A more important sign of that came during recent primaries for Senate and House of Representatives nominees for the Republican Party. In every case, but one, candidates endorsed by Trump won the party’s nomination. (Sole exception was Lynda Bennett in North Carolina).
Efforts to split the Republican Party through no-Trump groups seem to have had little effect on his core base while making some Biden supporters uneasy.
Some radical Democrat groups have bitterly denounced Biden’s decision to invite such turncoat Republican grandees as former Governor John Kasich and former Secretary of State Colin Powell to speak at the party’s convention.
On the Democrat side, the picture is different.
The hardcore of the party’s support, consisting of radical progressives or Bernie Sanders’ “insurgents”, won only 17 of the 217 nominations for the Congress, highlighting the strength of incumbents, many of whom are branded by “radicals” as closet Republicans. Even in open primaries, the “insurgents” won only five of 30 nominations. Thus, a good part of Biden’s chance of success depends on mobilizing the Sanders supporters who regard him, together with Barack Obama and the Clintons, as the old guard that have turned the Democrat Party into a pale copy of the Republican.
Some Americans seem prepared to blow up the whole system if that evicts Trump from the White House. That emotional aspect of the campaign renders readings of pre-election polls even more problematic.
The second erroneous portrayal of the current campaign presents it as a titanic duel between Left and Right in the European sense of the terms.
That view is buttressed by some of the rhetoric on both sides with Trump supporters depicting Biden as a “Socialist” and Biden backers repaying baptizing Trump as” the American Mussolini”.
Neither suggestion is worthy. Biden is an old stalwart of a system whose core ideology is self-perpetuation. He was on the left of Jimmy Carter when it suited him and on the right of Obama when a different hand was dealt.
Some suggest that because of the narrowness of his support base, Biden may end up a captive of “insurgents”. But, even if that were to happen, the “cold monster” that is the US machinery of state, is designed, geared and tested to prevent dramatic changes of course on major issues.
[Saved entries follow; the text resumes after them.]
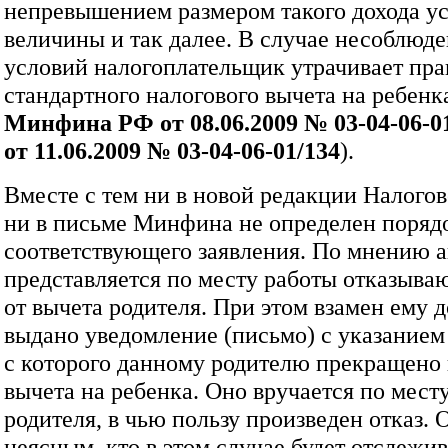
непревышением размером такого дохода у
величины и так далее. В случае несоблюд
условий налогоплательщик утрачивает пра
стандартного налогового вычета на ребенка
Минфина РФ от 08.06.2009 №
03‑04‑06‑0
от 11.06.2009 №
03‑04‑06‑01/134
).
Вместе с тем ни в новой редакции Налогов
ни в письме Минфина не определен поряд
соответствующего заявления. По мнению а
представляется по месту работы отказыва
от вычета родителя. При этом взамен ему 
выдано уведомление (письмо) с указанием
с которого данному родителю прекращено
вычета на ребенка. Оно вручается по мест
родителя, в чью пользу произведен отказ. 
неясным, кто в этом случае будет отслежив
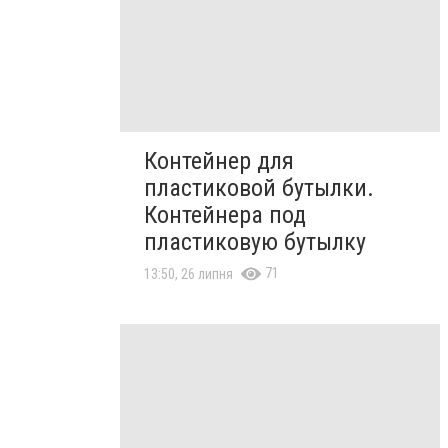
Контейнер для
пластиковой бутылки.
Контейнера под
пластиковую бутылку
71
13:50, 26 липня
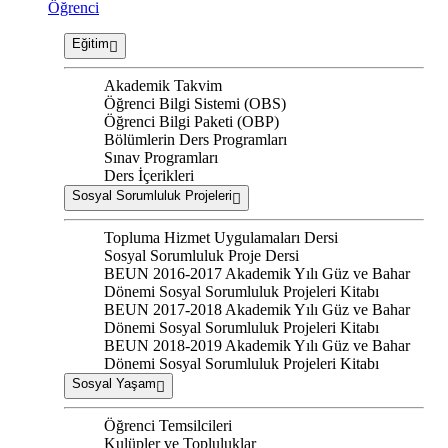
Öğrenci
Eğitim
Akademik Takvim
Öğrenci Bilgi Sistemi (OBS)
Öğrenci Bilgi Paketi (OBP)
Bölümlerin Ders Programları
Sınav Programları
Ders İçerikleri
Sosyal Sorumluluk Projeleri
Topluma Hizmet Uygulamaları Dersi
Sosyal Sorumluluk Proje Dersi
BEUN 2016-2017 Akademik Yılı Güz ve Bahar
Dönemi Sosyal Sorumluluk Projeleri Kitabı
BEUN 2017-2018 Akademik Yılı Güz ve Bahar
Dönemi Sosyal Sorumluluk Projeleri Kitabı
BEUN 2018-2019 Akademik Yılı Güz ve Bahar
Dönemi Sosyal Sorumluluk Projeleri Kitabı
Sosyal Yaşam
Öğrenci Temsilcileri
Kulüpler ve Topluluklar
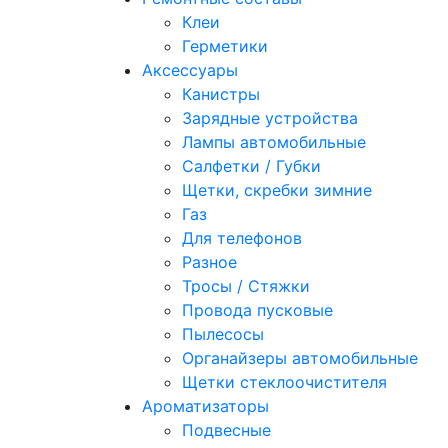
Клеи
Герметики
Аксессуары
Канистры
Зарядные устройства
Лампы автомобильные
Салфетки / Губки
Щетки, скребки зимние
Газ
Для телефонов
Разное
Тросы / Стяжки
Провода пусковые
Пылесосы
Органайзеры автомобильные
Щетки стеклоочистителя
Ароматизаторы
Подвесные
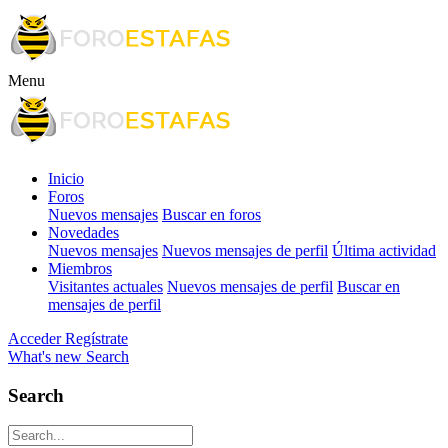
Menu
Inicio
Foros
Nuevos mensajes
Buscar en foros
Novedades
Nuevos mensajes
Nuevos mensajes de perfil
Última actividad
Miembros
Visitantes actuales
Nuevos mensajes de perfil
Buscar en
mensajes de perfil
Acceder
Regístrate
What's new
Search
Search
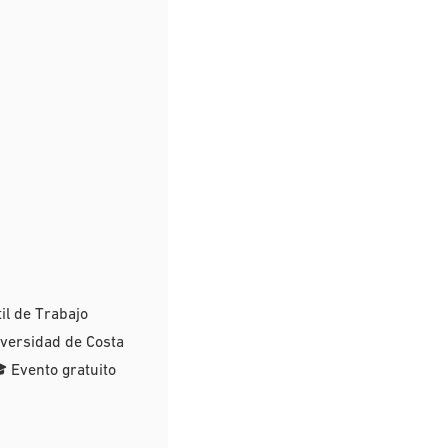
l de Trabajo
iversidad de Costa
 Evento gratuito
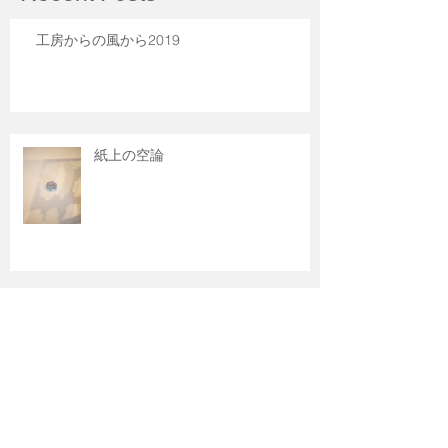
工房からの風から2019
紙上の空論
猫に真珠
工房からの風から2018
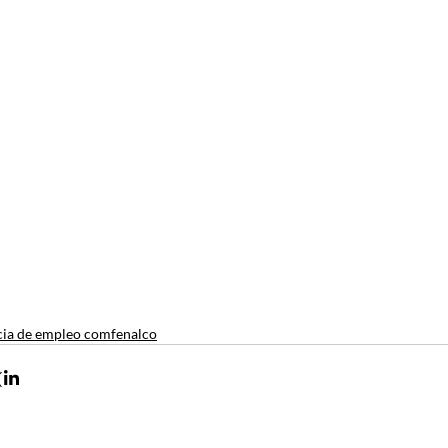
ia de empleo comfenalco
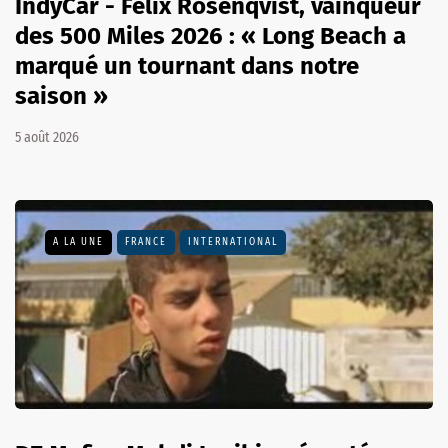
IndyCar - Felix Rosenqvist, vainqueur
des 500 Miles 2026 : « Long Beach a
marqué un tournant dans notre
saison »
5 août 2026
A LA UNE
FRANCE
INTERNATIONAL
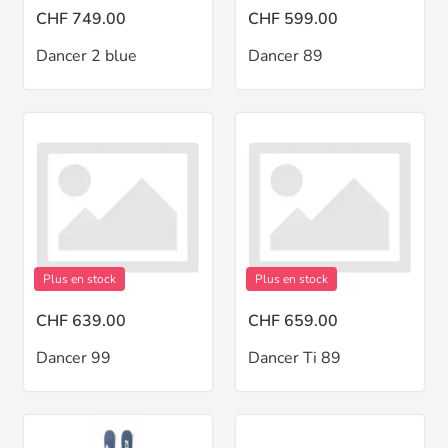
CHF 749.00
CHF 599.00
Dancer 2 blue
Dancer 89
Plus en stock
Plus en stock
CHF 639.00
CHF 659.00
Dancer 99
Dancer Ti 89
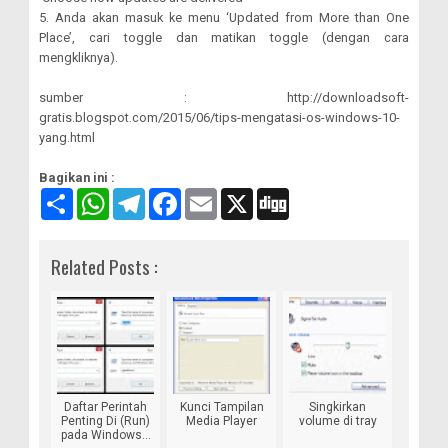
5. Anda akan masuk ke menu ‘Updated from More than One
Place’, cari toggle dan matikan toggle (dengan cara
mengkliknya).
sumber : http://downloadsoft-
gratis.blogspot.com/2015/06/tips-mengatasi-os-windows-10-
yang.html
Bagikan ini :
S
W
T
F
E
X
D
a
h
e
a
m
i
m
a
l
c
a
g
b
t
e
e
i
g
Related Posts :
u
s
g
b
l
n
A
r
o
g
p
a
o
p
m
k
Daftar Perintah
Kunci Tampilan
Singkirkan
Penting Di (Run)
Media Player
volume di tray
pada Windows...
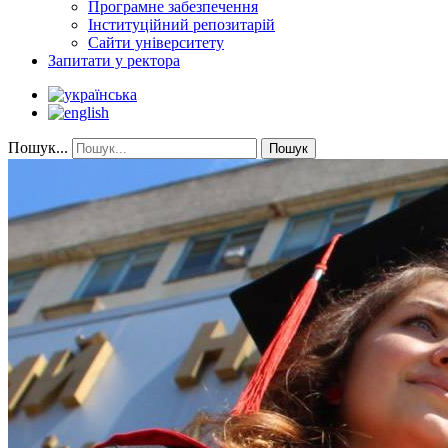
Програмне забезпечення
Інституційний репозитарій
Сайти університету
Запитати у ректора
Пошук...
Пошук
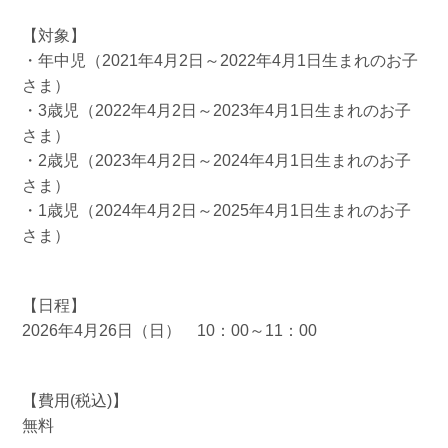
【対象】
・年中児（2021年4月2日～2022年4月1日生まれのお子
さま）
・3歳児（2022年4月2日～2023年4月1日生まれのお子
さま）
・2歳児（2023年4月2日～2024年4月1日生まれのお子
さま）
・1歳児（2024年4月2日～2025年4月1日生まれのお子
さま）
【日程】
2026年4月26日（日） 10：00～11：00
【費用(税込)】
無料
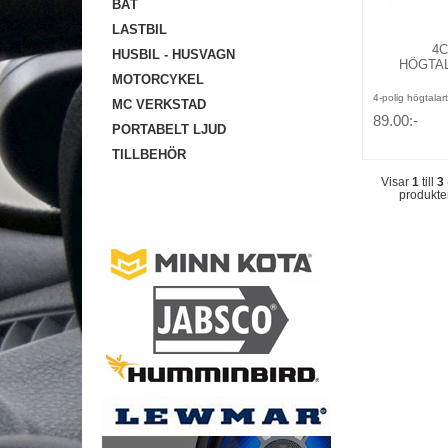
BÅT
LASTBIL
4
HUSBIL - HUSVAGN
HÖGTA
MOTORCYKEL
4-polig högtalart
MC VERKSTAD
89.00:-
PORTABELT LJUD
TILLBEHÖR
Visar
1
till
3
produkte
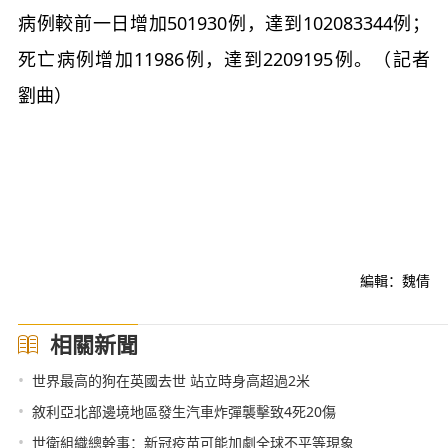
病例較前一日增加501930例，達到102083344例；
死亡病例增加11986例，達到2209195例。（記者
劉曲）
編輯：魏倩
相關新聞
•
世界最高的狗在英國去世 站立時身高超過2米
•
敘利亞北部邊境地區發生汽車炸彈襲擊致4死20傷
•
世衛組織總幹事：新冠疫苗可能加劇全球不平等現象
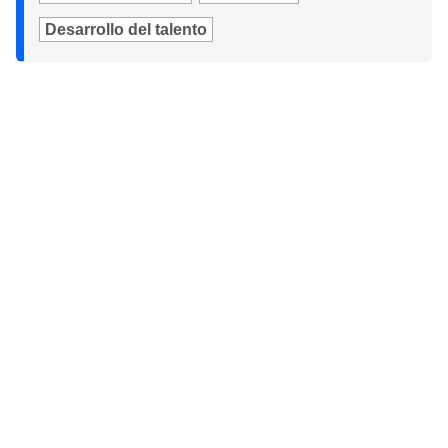
Desarrollo del talento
The Goldwaterites who thought that Ronald Reagan would realize their dream of radical change found that out to their chagrin. At the other end of the spectrum, Obama started as an idol of the “insurgents” and ended up a traitor in their eyes.
Branding Trump as a closet Fascist is equally off the mark.
Leaving aside his addiction to twittering the first thing that passes through his head, there is nothing in Trump’s record as president to justify classifying him as an icon of the ideological right. Many ideologues of the far right, among them Steve Bannon who saw himself as a Lenin of the right, found that out to their cost.
Trump’s chief interest is to promote his brand in politics as he did in real estate. He is a pragmatic deal-maker, always looking for the easiest way to secure his goal. Not being an ideologue, Trump builds the political version of his towers or golf courses one at a time without an overarching dogma in mind. He has been building even his wall in bits and pieces in a variety of styles dictated by opportunities and setbacks.
All this does not mean that US politics is totally free of ideological subtexts. But that is another story.